Chambre sociale, 22 février 1979 — 78-60.246

Cassation Cour de cassation — Chambre sociale

Résumé

Doit être cassé le jugement qui écarte la prétention d'un salarié licencié, tendant au paiement de salaires et indemnités compensatrices de salaires perdus calculés sur la base des seuls trois derniers mois de travail effectif sans répondre aux conclusions de l'intéressé, invoquant le retard mis par l'employeur à engager la procédure de licenciement économique, délais ayant entraîné une importante perte de commissions pendant quinze jours et une diminution des indemnités de rupture lui revenant du fait de l'inclusion de cette quinzaine dans la période entrant en ligne de compte pour le calcul de ces indemnités.

=======

[Mise en pratique]
[1] Extrayez du résumé de l'arrêt tout le passage allant de « Cassation Cour de » jusqu'à « de ces indemnités. ».
[2] D'après le résumé de l'arrêt, pendant combien de temps le salarié dit-il avoir subi une importante perte de commissions ?

(Extraits du jeu de données)

=======

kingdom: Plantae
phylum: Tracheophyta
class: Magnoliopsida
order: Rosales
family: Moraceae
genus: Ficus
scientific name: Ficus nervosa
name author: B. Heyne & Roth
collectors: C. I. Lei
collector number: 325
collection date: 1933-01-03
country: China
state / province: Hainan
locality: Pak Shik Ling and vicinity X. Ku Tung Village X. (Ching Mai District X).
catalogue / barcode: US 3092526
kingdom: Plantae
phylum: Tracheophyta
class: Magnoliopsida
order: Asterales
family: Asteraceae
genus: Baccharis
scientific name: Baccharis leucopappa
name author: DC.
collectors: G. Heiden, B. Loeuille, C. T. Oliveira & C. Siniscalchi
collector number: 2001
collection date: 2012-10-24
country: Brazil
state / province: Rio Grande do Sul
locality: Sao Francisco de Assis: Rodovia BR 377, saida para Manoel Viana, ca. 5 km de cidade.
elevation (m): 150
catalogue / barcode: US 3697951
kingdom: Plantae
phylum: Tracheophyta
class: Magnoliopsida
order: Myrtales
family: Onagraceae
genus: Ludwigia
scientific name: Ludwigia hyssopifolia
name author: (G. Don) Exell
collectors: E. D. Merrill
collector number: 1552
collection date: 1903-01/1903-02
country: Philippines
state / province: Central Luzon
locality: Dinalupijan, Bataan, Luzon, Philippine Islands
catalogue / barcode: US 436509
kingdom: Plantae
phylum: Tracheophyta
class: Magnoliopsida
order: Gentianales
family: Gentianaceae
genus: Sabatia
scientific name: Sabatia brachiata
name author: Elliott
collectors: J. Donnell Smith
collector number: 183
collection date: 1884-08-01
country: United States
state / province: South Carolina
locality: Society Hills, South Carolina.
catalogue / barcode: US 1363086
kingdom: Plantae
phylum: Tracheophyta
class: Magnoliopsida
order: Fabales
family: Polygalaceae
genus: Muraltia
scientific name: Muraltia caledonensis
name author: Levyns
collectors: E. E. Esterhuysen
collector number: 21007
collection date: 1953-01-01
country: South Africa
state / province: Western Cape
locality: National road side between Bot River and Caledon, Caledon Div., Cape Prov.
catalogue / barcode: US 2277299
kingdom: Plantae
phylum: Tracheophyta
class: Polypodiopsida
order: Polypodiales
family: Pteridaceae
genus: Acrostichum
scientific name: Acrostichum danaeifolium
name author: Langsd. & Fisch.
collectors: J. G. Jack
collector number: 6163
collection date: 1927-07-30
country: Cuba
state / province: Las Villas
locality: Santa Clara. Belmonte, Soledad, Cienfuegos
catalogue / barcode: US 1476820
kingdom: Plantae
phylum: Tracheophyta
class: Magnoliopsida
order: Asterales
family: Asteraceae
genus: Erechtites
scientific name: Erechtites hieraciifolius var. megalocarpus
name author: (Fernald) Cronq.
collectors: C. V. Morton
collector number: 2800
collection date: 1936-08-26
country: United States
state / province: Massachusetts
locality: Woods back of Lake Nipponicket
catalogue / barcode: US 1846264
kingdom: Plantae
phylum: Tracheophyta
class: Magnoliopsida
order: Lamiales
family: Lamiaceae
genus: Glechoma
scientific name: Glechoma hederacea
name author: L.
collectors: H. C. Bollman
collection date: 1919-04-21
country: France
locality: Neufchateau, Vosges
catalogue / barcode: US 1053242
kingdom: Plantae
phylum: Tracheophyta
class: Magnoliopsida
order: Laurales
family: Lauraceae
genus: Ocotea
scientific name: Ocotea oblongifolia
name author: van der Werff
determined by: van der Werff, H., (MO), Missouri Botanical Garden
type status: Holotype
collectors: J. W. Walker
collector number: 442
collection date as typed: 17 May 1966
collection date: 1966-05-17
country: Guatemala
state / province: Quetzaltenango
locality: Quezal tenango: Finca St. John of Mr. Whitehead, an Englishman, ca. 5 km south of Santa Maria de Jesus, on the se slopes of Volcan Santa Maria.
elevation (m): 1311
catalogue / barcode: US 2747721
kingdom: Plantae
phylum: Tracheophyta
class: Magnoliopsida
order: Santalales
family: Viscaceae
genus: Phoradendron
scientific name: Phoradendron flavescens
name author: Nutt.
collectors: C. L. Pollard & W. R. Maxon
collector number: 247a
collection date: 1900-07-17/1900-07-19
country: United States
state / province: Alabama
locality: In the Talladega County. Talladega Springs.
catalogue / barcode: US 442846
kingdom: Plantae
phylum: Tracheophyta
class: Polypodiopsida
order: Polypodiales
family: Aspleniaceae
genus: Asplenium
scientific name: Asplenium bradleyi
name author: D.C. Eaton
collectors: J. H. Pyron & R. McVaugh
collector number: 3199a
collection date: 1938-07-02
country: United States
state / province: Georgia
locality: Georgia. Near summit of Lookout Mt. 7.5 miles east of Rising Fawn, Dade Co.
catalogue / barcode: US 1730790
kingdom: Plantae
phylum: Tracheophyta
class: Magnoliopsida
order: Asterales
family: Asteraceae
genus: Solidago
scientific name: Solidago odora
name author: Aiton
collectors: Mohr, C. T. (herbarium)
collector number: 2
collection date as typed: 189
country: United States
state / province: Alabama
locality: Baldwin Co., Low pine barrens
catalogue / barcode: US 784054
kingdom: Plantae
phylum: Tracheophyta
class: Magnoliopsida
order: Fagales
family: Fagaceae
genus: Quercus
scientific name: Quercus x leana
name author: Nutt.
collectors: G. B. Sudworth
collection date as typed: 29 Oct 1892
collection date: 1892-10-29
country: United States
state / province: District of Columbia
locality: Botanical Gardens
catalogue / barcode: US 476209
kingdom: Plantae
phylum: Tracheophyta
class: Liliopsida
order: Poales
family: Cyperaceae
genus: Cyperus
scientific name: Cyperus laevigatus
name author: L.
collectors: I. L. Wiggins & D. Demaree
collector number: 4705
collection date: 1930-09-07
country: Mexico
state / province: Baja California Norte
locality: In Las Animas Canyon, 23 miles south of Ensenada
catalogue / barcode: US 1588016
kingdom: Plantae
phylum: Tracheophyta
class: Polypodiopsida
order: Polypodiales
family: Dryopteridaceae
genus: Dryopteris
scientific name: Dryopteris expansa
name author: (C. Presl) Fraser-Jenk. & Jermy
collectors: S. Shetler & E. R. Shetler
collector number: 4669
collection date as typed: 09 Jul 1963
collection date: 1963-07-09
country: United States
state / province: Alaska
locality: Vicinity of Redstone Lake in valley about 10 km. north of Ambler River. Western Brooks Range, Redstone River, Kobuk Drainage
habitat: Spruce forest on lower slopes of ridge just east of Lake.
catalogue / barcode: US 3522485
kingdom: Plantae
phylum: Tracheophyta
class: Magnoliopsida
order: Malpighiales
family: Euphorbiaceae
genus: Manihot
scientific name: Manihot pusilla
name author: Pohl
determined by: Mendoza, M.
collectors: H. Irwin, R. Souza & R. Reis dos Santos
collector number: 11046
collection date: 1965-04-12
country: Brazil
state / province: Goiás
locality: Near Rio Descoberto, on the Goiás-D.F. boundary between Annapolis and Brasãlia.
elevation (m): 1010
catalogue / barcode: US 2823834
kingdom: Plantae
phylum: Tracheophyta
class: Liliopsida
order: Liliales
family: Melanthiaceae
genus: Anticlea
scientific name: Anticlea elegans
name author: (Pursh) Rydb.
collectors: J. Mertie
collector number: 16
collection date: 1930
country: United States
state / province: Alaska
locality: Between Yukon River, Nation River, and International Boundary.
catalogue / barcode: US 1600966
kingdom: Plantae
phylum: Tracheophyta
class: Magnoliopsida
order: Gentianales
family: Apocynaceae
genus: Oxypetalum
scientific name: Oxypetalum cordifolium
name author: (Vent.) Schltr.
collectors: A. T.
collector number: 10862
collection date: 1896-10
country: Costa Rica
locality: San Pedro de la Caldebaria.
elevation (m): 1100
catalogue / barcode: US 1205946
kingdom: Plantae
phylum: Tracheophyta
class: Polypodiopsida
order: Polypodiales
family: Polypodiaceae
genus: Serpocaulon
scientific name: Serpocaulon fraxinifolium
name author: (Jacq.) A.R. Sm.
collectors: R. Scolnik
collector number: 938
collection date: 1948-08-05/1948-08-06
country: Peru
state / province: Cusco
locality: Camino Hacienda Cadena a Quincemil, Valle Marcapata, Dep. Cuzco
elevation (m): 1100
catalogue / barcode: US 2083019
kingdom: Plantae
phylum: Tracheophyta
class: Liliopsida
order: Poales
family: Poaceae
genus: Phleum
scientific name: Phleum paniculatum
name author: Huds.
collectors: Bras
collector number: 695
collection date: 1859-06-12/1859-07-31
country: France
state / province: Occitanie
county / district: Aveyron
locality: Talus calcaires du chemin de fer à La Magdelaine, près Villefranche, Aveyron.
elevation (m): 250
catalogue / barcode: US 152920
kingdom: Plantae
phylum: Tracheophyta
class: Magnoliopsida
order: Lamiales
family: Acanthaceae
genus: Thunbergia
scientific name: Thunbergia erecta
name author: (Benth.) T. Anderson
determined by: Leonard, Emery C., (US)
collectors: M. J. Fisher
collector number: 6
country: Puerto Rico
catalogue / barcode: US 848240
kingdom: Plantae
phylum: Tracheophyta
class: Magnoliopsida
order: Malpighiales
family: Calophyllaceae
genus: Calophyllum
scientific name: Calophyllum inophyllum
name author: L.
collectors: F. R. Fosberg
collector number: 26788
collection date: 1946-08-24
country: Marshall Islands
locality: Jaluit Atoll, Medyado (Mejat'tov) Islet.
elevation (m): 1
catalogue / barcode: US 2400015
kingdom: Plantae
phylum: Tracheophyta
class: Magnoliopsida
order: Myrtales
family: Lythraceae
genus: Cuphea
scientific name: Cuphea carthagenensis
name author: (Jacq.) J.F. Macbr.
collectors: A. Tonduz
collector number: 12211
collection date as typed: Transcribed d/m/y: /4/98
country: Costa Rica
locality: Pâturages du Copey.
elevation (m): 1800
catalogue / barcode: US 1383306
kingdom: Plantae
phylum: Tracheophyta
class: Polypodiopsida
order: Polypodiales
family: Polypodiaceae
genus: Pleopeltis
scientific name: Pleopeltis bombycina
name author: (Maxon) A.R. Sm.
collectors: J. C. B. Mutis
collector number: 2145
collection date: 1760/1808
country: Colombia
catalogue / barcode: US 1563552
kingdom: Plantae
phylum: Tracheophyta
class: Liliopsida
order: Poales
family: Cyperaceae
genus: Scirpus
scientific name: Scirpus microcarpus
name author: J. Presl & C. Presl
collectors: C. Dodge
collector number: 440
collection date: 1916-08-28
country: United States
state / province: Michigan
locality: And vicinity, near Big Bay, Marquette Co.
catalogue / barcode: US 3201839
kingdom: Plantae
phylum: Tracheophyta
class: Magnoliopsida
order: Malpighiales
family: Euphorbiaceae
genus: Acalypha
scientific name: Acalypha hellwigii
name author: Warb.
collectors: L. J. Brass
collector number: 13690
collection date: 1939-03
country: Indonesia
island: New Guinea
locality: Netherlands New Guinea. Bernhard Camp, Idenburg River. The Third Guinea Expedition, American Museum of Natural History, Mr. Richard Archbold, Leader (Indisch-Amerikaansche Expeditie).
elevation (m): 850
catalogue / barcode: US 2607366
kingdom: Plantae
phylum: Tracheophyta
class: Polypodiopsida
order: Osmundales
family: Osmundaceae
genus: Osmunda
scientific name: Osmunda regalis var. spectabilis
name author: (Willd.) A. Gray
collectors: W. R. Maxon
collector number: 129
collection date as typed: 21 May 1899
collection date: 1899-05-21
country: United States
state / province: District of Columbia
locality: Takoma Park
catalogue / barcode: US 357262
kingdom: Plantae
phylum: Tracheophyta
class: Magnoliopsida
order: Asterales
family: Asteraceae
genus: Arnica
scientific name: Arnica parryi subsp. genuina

=======

[Résultats successifs]
[1]
Cassation Cour de cassation — Chambre sociale

Résumé

Doit être cassé le jugement qui écarte la prétention d'un salarié licencié, tendant au paiement de salaires et indemnités compensatrices de salaires perdus calculés sur la base des seuls trois derniers mois de travail effectif sans répondre aux conclusions de l'intéressé, invoquant le retard mis par l'employeur à engager la procédure de licenciement économique, délais ayant entraîné une importante perte de commissions pendant quinze jours et une diminution des indemnités de rupture lui revenant du fait de l'inclusion de cette quinzaine dans la période entrant en ligne de compte pour le calcul de ces indemnités.

[2] Pendant quinze jours.